Algorithmic decision-making under weather uncertainty in atmospheric science field campaigns: a summary

- Indicates paper has been withdrawn from meeting
- Indicates an Award Winner
Tuesday, 4 February 2014: 11:00 AM
Room C202 (The Georgia World Congress Center )
Christopher J. Hanlon, Pennsylvania State Univ., University Park, PA; and A. A. Small III, J. Verlinde, and G. S. Young

Scientists conducting field campaigns in the atmospheric sciences are expected to deploy scarce resources to optimize the amount of data collected. Because resource deployment decisions are typically made under weather uncertainty, decision-makers rely on weather forecasts.

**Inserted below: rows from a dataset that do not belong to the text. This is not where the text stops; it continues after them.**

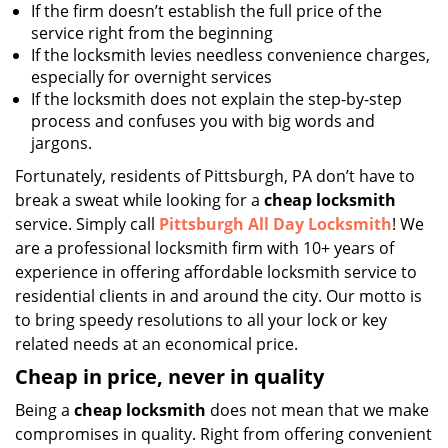
If the firm doesn’t establish the full price of the
service right from the beginning
If the locksmith levies needless convenience charges,
especially for overnight services
If the locksmith does not explain the step-by-step
process and confuses you with big words and
jargons.
Fortunately, residents of Pittsburgh, PA don’t have to
break a sweat while looking for a
cheap locksmith
service. Simply call
Pittsburgh All Day Locksmith
! We
are a professional locksmith firm with 10+ years of
experience in offering affordable locksmith service to
residential clients in and around the city. Our motto is
to bring speedy resolutions to all your lock or key
related needs at an economical price.
Cheap in price, never in quality
Being a
cheap locksmith
does not mean that we make
compromises in quality. Right from offering convenient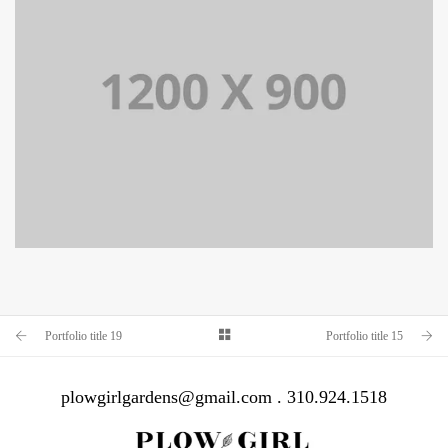
PORTFOLIO TITLE 15
BRANDING AND IDENTITY
Portfolio title 19
Portfolio title 15
plowgirlgardens@gmail.com . 310.924.1518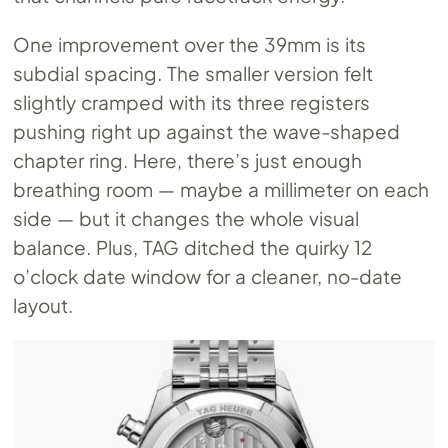
One improvement over the 39mm is its
subdial spacing. The smaller version felt
slightly cramped with its three registers
pushing right up against the wave-shaped
chapter ring. Here, there’s just enough
breathing room — maybe a millimeter on each
side — but it changes the whole visual
balance. Plus, TAG ditched the quirky 12
o’clock date window for a cleaner, no-date
layout.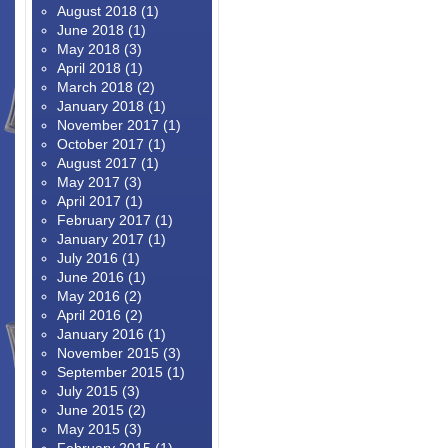
August 2018
(1)
June 2018
(1)
May 2018
(3)
April 2018
(1)
March 2018
(2)
January 2018
(1)
November 2017
(1)
October 2017
(1)
August 2017
(1)
May 2017
(3)
April 2017
(1)
February 2017
(1)
January 2017
(1)
July 2016
(1)
June 2016
(1)
May 2016
(2)
April 2016
(2)
January 2016
(1)
November 2015
(3)
September 2015
(1)
July 2015
(3)
June 2015
(2)
May 2015
(3)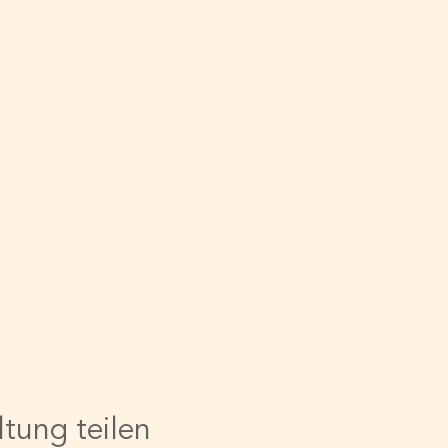
ltung teilen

Using automated, calibrated, probabilistic weather forecasts, automated decision-making algorithms have shown the ability to outperform the traditional heuristic method of forecasting and decision-making in three atmospheric science field campaigns: the Routine Atmospheric Radiation Measurement (ARM) Aerial Facility (AAF) Clouds with Low Optical Water Depths (CLOWD) Optical Radiative Observations (RACORO) campaign in 2009, the Small Particles in Cirrus (SPartICus) campaign in 2010, and the Deep Convective Clouds and Chemistry (DC3) campaign in 2012. Each field campaign sought different atmospheric phenomena, requiring a different forecasting system for each decision-making algorithm. In each case, retrospective analyses showed that using the automated decision-making algorithm would have increased data yield while reducing the amount of human effort expended on daily forecasting and decision-making. We propose that the use of algorithmic decision-making under weather uncertainty offers added value to human forecasts, statistical forecasts, and numerical weather prediction (NWP) forecasts and a means of integrating human forecasting knowledge with advances in computing.